Doug,
Never mind the first or third party - we don't even have the support for
"Always Expect Valid Signature"
So where is the payoff? As long as verifiers don't support or enable
policy in their software and are encouraged not to do so by the
authors of the current policy draft standard, all these extra
considerations especially the more complex suggestions, is all for
nothing. I'm willing to explore TPA and my own DSAP, or the exacted
ASL "lit version" idea for ADSP extension (which my current
implementation supports), but it means nothing if we can't get the
other authors and implementations to explore as well.
Only prior arrangement, special signer and receiver arrangements (a
policy) seems to be of any value.
--
Hector Santos, CTO
http://www.santronics.com
http://santronics.blogspot.com
Douglas Otis wrote:
On 9/17/10 3:12 PM, J.D. Falk wrote:
On Sep 17, 2010, at 2:50 PM, Murray S. Kucherawy wrote:
If this is primarily a workaround for perceived limitations of
reputation systems, then I humbly suggest that the premise is
invalid. Today's reputation systems aren't static; the operators
are constantly changing them in reaction to what the spammers
do.
I realize that the answer to this will be largely speculation,
but: Will that continue to be true in the IPv6-based and
domain-based future of reputation systems?

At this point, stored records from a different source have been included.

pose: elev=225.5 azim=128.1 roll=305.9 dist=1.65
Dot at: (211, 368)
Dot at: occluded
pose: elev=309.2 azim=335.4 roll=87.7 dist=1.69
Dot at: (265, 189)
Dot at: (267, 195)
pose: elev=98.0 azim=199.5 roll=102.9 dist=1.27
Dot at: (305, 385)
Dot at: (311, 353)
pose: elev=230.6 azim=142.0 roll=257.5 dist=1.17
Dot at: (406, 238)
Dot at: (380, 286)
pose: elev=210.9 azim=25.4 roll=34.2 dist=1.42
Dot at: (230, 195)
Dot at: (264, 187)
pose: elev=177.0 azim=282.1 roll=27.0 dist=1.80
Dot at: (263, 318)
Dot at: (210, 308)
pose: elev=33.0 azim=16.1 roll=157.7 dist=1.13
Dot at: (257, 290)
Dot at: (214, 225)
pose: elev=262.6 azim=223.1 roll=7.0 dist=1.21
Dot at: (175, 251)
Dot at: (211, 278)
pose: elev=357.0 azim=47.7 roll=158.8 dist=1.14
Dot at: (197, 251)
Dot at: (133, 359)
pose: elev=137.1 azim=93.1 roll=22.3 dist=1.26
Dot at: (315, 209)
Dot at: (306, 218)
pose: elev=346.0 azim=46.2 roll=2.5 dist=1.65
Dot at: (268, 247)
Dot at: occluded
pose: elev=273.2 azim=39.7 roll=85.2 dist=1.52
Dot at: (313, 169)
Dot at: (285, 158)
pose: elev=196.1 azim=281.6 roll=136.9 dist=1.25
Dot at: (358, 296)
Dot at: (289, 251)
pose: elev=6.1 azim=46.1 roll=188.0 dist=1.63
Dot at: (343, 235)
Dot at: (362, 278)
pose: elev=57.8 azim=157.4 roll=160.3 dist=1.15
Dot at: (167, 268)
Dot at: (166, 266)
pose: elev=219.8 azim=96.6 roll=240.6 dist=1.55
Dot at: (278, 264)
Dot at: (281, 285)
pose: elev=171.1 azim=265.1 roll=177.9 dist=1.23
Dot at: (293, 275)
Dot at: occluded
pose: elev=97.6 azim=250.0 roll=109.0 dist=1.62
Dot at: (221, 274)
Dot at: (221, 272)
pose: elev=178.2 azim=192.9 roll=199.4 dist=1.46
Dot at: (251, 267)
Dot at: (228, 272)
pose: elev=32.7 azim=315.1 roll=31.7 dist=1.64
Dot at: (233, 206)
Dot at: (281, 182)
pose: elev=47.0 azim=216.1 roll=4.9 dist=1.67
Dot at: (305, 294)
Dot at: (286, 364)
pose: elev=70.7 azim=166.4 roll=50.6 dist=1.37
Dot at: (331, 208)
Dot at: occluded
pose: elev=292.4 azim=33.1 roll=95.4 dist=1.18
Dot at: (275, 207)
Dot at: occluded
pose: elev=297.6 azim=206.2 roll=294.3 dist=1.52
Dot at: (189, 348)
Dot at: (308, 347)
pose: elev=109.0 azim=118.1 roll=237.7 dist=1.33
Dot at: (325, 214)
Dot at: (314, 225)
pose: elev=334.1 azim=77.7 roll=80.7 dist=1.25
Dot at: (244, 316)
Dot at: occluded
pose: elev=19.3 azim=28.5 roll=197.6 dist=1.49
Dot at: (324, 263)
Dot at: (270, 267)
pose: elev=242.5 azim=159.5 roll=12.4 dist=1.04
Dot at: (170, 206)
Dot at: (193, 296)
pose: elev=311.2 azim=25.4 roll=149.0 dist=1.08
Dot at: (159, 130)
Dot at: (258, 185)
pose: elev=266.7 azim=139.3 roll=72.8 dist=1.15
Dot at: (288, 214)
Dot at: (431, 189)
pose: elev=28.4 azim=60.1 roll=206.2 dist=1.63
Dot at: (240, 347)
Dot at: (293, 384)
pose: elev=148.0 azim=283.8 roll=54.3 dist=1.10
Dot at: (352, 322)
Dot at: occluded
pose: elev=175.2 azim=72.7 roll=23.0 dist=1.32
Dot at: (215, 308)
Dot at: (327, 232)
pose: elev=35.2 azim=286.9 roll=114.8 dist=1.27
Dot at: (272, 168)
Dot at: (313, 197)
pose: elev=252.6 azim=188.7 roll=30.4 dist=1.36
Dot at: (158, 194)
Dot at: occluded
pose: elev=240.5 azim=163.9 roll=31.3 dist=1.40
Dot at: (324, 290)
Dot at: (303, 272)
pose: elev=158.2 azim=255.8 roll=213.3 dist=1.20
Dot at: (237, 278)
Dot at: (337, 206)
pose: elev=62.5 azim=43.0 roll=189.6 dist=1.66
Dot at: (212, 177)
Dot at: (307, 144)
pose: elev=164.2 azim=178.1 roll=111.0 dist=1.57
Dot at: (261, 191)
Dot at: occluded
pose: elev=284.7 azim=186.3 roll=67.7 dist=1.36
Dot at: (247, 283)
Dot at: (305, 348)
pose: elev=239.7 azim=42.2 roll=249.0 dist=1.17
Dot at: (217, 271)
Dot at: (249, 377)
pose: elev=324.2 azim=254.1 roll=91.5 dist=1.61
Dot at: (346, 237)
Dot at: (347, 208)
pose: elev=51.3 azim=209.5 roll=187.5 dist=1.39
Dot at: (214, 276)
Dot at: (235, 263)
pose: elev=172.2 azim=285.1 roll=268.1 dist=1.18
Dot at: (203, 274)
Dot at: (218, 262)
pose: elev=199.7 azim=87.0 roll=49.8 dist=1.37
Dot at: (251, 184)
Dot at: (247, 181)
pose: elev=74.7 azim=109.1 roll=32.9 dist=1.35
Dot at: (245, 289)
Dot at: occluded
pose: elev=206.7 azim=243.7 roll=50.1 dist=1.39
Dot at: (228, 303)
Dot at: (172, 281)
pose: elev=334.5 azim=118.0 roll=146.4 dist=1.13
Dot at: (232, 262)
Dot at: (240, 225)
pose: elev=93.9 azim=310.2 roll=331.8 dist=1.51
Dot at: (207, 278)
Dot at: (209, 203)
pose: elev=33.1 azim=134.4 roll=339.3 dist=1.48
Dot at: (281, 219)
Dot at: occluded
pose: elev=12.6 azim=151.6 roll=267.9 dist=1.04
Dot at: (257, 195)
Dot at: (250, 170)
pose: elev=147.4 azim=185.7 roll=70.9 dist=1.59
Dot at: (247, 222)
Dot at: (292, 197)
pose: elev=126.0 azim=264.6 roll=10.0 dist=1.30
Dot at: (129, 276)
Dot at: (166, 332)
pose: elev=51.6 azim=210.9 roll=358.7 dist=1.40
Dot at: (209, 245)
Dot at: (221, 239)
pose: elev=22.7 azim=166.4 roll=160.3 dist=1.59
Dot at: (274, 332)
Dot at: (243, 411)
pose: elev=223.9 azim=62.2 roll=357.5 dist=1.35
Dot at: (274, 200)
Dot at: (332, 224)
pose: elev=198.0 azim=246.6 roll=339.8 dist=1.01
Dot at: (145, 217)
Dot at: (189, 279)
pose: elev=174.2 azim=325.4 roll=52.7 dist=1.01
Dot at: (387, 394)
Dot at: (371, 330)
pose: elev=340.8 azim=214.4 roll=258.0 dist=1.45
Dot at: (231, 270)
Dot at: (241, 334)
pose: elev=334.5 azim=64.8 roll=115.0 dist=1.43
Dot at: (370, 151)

Having to make ongoing adjustments might be a hindrance to such
systems.
It's always a hindrance, sure, but there's nothing inherent to IPv4
which makes the adjustments necessary.
The purpose of reputation is to curtail abusive source acceptance. When
reputation is based upon a DKIM domain, replay abuse must be ignored in
reputation assessments when recipients are not contained within the
signed content. Such abuse must be controlled through other means.
Please articulate what you see as an adjustment solving the fundamental
replay issue haunting cryptographic techniques not bound to a specific
source or destination? Within an IPv6 environment, the concept of using
the Return-Path or the PRA as ancillary requirements makes email more
fragile, where expressing all IP address sources for a single domain is
both not practical, and at times, not possible.
As a separate issue, the joint-sigs draft assumes the third-party
service causing practice compliance problems are signing their messages
using DKIM. It also shares the difficulty related to the TPA-Label
scheme in that the sender must anticipate signing domains used by a
service expected to forward their message. Unlike the TPA-Label scheme,
joint-sigs lacks a means to delegate this effort to a different
entity. It seems doubtful safety is improved by suggesting Author
Domains are thereby less accountable allowing a reduction of message
elements being signed that are normally needed to prevent spoofing.
Adjustments to reputation systems are necessary because spammers
keep changing tactics, attempting to get around the reputation
systems. And, patterns in legitimate mail change over time as well;
it wasn't so long ago that Facebook notifications were getting caught
by spam filters looking for similarity, which makes sense because
they're all extremely similar -- and there's a lot of volume.
When DKIM is used to white-list domains, this then runs the risk of
white-listed messages being replayed and directed to recipients not
intended by the signing domain.
Any reputation system, or filter, or other anti-spam method which
isn't reacting to changes will quickly become either ineffective at
catching spam or ineffective at not catching non-spam, and people
will stop using it, and pretty soon it'll be forgotten.
Reputation based upon what? DKIM lacks a means to deal with replay
abuse, nor is DKIM related to servers introducing email into public
email streams. What are you suggesting will happen with DKIM reputation?